### The task
Your job is to return every line in the data holding the string "dabei".

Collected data
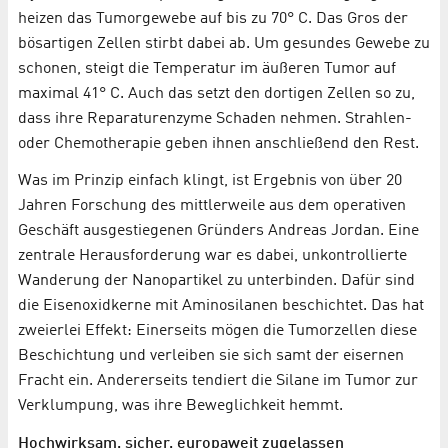
heizen das Tumorgewebe auf bis zu 70° C. Das Gros der
bösartigen Zellen stirbt dabei ab. Um gesundes Gewebe zu
schonen, steigt die Temperatur im äußeren Tumor auf
maximal 41° C. Auch das setzt den dortigen Zellen so zu,
dass ihre Reparaturenzyme Schaden nehmen. Strahlen-
oder Chemotherapie geben ihnen anschließend den Rest.
Was im Prinzip einfach klingt, ist Ergebnis von über 20
Jahren Forschung des mittlerweile aus dem operativen
Geschäft ausgestiegenen Gründers Andreas Jordan. Eine
zentrale Herausforderung war es dabei, unkontrollierte
Wanderung der Nanopartikel zu unterbinden. Dafür sind
die Eisenoxidkerne mit Aminosilanen beschichtet. Das hat
zweierlei Effekt: Einerseits mögen die Tumorzellen diese
Beschichtung und verleiben sie sich samt der eisernen
Fracht ein. Andererseits tendiert die Silane im Tumor zur
Verklumpung, was ihre Beweglichkeit hemmt.
Hochwirksam, sicher, europaweit zugelassen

### Result of the exercise
bösartigen Zellen stirbt dabei ab. Um gesundes Gewebe zu
zentrale Herausforderung war es dabei, unkontrollierte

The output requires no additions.